文春文庫09年2月刊 鏡リュウジ オルフェウスの卵

オルフェウスの卵 (文春文庫)

オルフェウスの卵 (文春文庫)

著者のブログ中で本書について語っておりますのでどうぞ。そちら以外にあまり本書に関していうほどのことはありません。
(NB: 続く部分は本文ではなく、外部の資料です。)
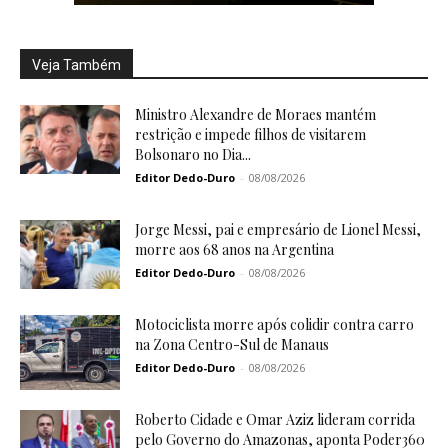
Veja Também
Ministro Alexandre de Moraes mantém
restrição e impede filhos de visitarem
Bolsonaro no Dia...
Editor Dedo-Duro
-
08/08/2026
Jorge Messi, pai e empresário de Lionel Messi,
morre aos 68 anos na Argentina
Editor Dedo-Duro
-
08/08/2026
Motociclista morre após colidir contra carro
na Zona Centro-Sul de Manaus
Editor Dedo-Duro
-
08/08/2026
Roberto Cidade e Omar Aziz lideram corrida
pelo Governo do Amazonas, aponta Poder360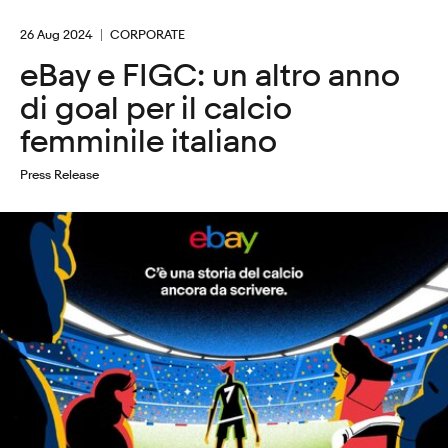
26 Aug 2024
CORPORATE
eBay e FIGC: un altro anno
di goal per il calcio
femminile italiano
Press Release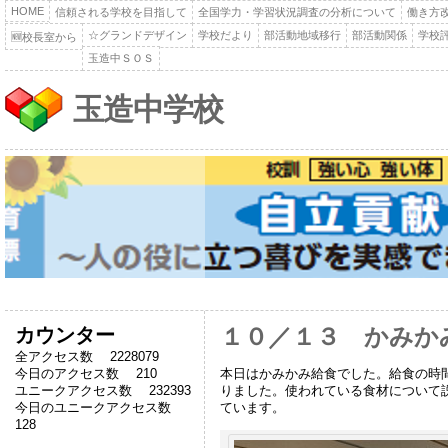
HOME
信頼される学校を目指して
全国学力・学習状況調査の分析について
働き方
☆グランドデザイン
学校だより
部活動地域移行
部活動関係
学校
🆕校長室から
玉造中ＳＯＳ
玉造中学校
カウンター
１０／１３ かみか
全アクセス数 2228079
本日はかみかみ給食でした。給食の時
今日のアクセス数 210
りました。使われている食材について
ユニークアクセス数 232393
ています。
今日のユニークアクセス数
128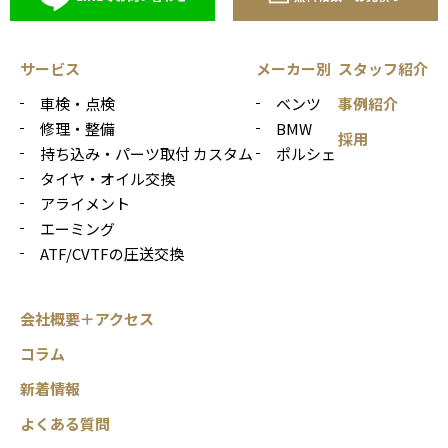
サービス
メーカー別
スタッフ紹介
車検・点検
ベンツ
事例紹介
修理・整備
BMW
採用
持ち込み・パーツ取付 カスタム
ポルシェ
タイヤ・オイル交換
アライメント
エーミング
ATF/CVTFの圧送交換
会社概要＋アクセス
コラム
新着情報
よくある質問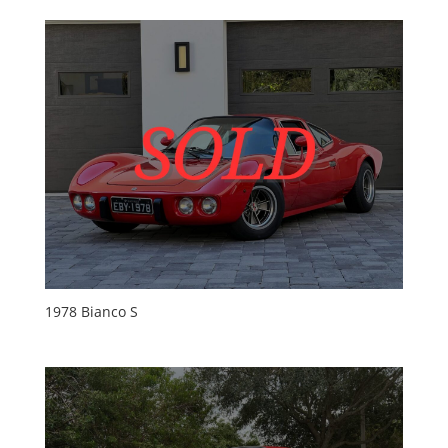
1978 Bianco S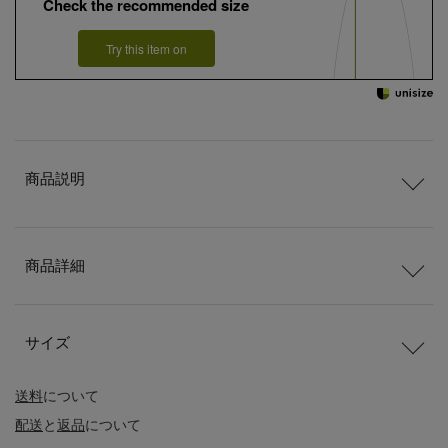
Check the recommended size
Try this item on
商品説明
商品詳細
サイズ
送料
について
配送
と
返品
について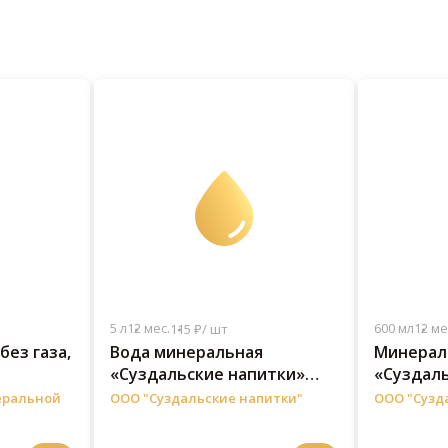
5 л
12 мес.
600 мл
12 ме
115 ₽/ шт
без газа,
Вода минеральная
Минерал
«Суздальские напитки»
«Суздаль
без газа, 5 л
без газа 
еральной
ООО "Суздальские напитки"
ООО "Сузд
http://kagami.nifty.com/kagamilog/2009/02/post-80f7.html

著者の名はJ-WAVEだったかのFM放送ではじめて聴いた。甘いが説得力のある声質で星占いなどに興味のないわたしだがなんだか聞き入った記憶がある。本書はそのころに連載されたエッセイのようだ。単行本になったのも10年ほど前のよう。こういった発掘作業ってのは文庫編集者の腕の見せ所だね。とはいえエッセイだかレビューだかとしては内容が中途半端な印象が読後の感想です。
わたしたちには澁澤龍彦がいて、種村や荒俣もいて、鷲巣繁男や多田智満子となると歯が立たなかったりするが、まあなんというのかこういった西洋摩訶不思議譚ではなかなか読みやすくかつ読みごたえのあるものが少年時代から揃っていた─鏡先生がボルタの人面獣面図を知らなかったなんてちょっとね─ので、こういう書籍を上梓するならもうすこし“今風”とするかなにか工夫がほしかったところだ。
ま、わたしにしてもボルタの人面獣面を知ったのは、黒魔術の手帖の前に「エコエコアザラク」だったので、でかいことはまったく言えない。でもあのときの黒井ミサはヒョウに変身する際、全裸にならなかったか。もう、それこそどうでもいいことですが。